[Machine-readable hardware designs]
—————
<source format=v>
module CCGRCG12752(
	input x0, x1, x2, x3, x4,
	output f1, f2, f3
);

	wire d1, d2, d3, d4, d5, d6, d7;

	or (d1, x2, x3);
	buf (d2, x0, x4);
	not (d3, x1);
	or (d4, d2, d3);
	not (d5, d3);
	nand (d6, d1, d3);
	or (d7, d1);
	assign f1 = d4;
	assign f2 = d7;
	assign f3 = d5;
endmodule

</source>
—————
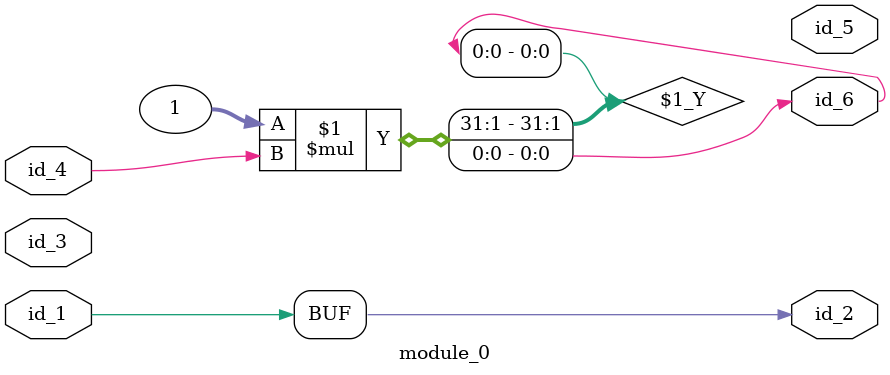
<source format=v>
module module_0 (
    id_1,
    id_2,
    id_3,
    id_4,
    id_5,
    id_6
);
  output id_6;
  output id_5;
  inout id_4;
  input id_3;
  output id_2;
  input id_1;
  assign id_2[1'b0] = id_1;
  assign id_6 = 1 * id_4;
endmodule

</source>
—————
REQUIRED WORK ::
Which lines above include the string "output"? Show them.

TASK RESPONSE ::
	output f1, f2, f3
  output id_6;
  output id_5;
  output id_2;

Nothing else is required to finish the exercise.